**Task set:**
(1) In the letter about Fanny Kemble's 1830 provincial tour, why does she think she would not have done better overall by acting more broadly in her farewell performance? Answer in one to three sentences.
(2) Answer these questions about the Fanny Kemble letter:
(a) Which cities were on the summer tour?
(b) Which role did she play for the first time on her last night at Covent Garden?
(c) On which day of the week did she bid Covent Garden farewell?
(3) Continue the letter from Fanny Kemble's 1830 provincial tour, starting after its final sentence.

**Document passage:**
# # #

Frances (Fanny) Kemble (1809 - 1893)   ~  Incidents and Events in a Professional Life

In the summer of 1830, following the custom for Covent Garden actors to tour the provinces after a successful metropolitan season, Fanny Kemble and her father set off for Bath, Glasgow, Edinburgh, Dublin, Liverpool, Manchester, and Birmingham.

Fanny writes of her arrival in Bath and looks forward to her arrival in Edinburgh: Bath, May 31, 1830

I have owed you an answer, and a most grateful one, for some time past, for your kindness in writing me so long a letter as your last; but when I assure you that, what with leave-taking, trying on dresses, making purchases, etc., etc., and all the preparations for our summer tour, this is the first moment in which I have been able to draw a long breath for the last month, I am sure you will forgive me, and believe, notwithstanding my long silence, that I was made very happy indeed by your letter.

I bade Covent Garden and my dear London audience farewell on Friday last, when I acted Lady Townley for the first time. The house was crammed, and as the proprietors had fixed that night for a second benefit which they gave me, I was very glad that it was so.

I was very nicely dressed, and to my own fancy acted well, though I dare say my performance was a little flat occasionally. But considering my own physical powers, and the immense size of the theatre, I do not think I should have done better on the whole by acting more broadly; though I suppose it would have been more effective, I should have had to sacrifice something of repose and refinement to make it so.

# # #

Stored items
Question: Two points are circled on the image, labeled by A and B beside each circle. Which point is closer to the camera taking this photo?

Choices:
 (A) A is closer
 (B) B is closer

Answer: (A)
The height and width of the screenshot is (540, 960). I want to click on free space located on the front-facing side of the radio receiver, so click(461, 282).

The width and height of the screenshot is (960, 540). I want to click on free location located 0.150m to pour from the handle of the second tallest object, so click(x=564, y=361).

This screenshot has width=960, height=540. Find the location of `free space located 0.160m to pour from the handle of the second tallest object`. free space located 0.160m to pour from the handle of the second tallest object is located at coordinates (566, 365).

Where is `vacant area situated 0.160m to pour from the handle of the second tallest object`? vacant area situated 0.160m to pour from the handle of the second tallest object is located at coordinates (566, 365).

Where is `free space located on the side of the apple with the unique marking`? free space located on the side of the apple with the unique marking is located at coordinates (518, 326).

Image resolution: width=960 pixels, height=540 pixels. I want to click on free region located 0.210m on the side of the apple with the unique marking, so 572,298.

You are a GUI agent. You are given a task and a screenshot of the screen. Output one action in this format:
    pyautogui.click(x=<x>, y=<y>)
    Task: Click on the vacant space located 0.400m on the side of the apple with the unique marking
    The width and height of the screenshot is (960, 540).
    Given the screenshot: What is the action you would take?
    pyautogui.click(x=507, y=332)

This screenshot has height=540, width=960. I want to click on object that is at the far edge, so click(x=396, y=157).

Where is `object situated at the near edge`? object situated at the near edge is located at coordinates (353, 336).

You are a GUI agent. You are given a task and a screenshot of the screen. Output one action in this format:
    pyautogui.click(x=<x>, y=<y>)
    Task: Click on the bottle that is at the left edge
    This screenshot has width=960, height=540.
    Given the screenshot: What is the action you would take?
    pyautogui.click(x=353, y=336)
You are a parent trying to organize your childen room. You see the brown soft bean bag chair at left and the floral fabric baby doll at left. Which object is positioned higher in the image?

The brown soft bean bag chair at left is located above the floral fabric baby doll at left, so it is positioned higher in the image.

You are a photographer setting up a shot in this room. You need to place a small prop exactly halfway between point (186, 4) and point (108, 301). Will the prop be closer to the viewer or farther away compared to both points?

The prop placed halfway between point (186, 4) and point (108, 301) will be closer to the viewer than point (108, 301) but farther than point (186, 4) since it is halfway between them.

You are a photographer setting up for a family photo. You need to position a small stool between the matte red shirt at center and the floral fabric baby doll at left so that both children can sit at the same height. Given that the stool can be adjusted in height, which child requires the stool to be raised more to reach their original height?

# # #

**Responses by task:**
(1) Acting more broadly might have been more effective in a theatre of that size, but she would have had to sacrifice some repose and refinement to do it. Given her own physical powers and the immense size of the theatre, she did not think the trade was worth it.

(2)
(a) Bath, Glasgow, Edinburgh, Dublin, Liverpool, Manchester, and Birmingham.
(b) Lady Townley.
(c) Friday.

(3)
I was very sorry to leave my London audience: they welcomed my first appearance; they knew the history of our shipwrecked fortunes, and though perhaps not one individual amongst them would go a mile out of his way to serve us, there exists in them, taken collectively, a kind feeling and respect for my father, and an indulgent good-will toward me, which I do not hope to find elsewhere.

I like Bath very much; I have not been here since I was six years old, when I spent a year here in hopes of being bettered by my aunt, Mrs. Twiss. A most forlorn hope it was. I suppose in human annals there never existed a more troublesome little brat than I was for the few years after my first appearance on this earthly stage.

This town reminds me a little of Edinburgh. How glad I shall be to see Edinburgh once more! I expect much pleasure, too, from the pleasure of my aunt Dall, who some years ago spent some very happy time in Edinburgh, and who loves it from association. And then, dear H——, I am looking forward to seeing you once more; I shall be with you somewhere in the beginning of June.

I have had my first rehearsal here this morning, Romeo and Juliet; the theatre is much smaller than Covent Garden, which rather inconveniences me, as a novelty, but the audience will certainly benefit by it. My fellow-labourers amuse me a good deal; their versions of Shakespeare are very droll. I wonder what your Irish ones will be. I am fortunate in my Romeo, inasmuch as he is one of my cousins; he has the family voice and manner very strongly, and at any rate does not murder the text of Shakespeare.

I have no more time to spare now, for I must get my tea and go to the theatre. I must tell you, though, of an instance of provincial prudery (delicacy, I suppose I ought to call it) which edified us not a little at rehearsal this morning: the Mercutio, on seeing the nurse and Peter, called out, "A sail, a sail!" and terminated the speech in a significant whisper, which, being literally inaudible, my mother, who was with me on the stage, very innocently asked, 'Oh, does the gentleman leave out the shirt and the smock?' upon which we were informed that 'body linen' was not so much as to be hinted at before a truly refined Bath audience. How particular we are growing—in word! I am much afraid my father will shock them with the speech of that scamp Mercutio in all its pristine purity and precision.

Good-by, dear H——.  Ever your affectionate

F. A. K.

('Hal' was Kemble's nickname for Harriet St. Leger. )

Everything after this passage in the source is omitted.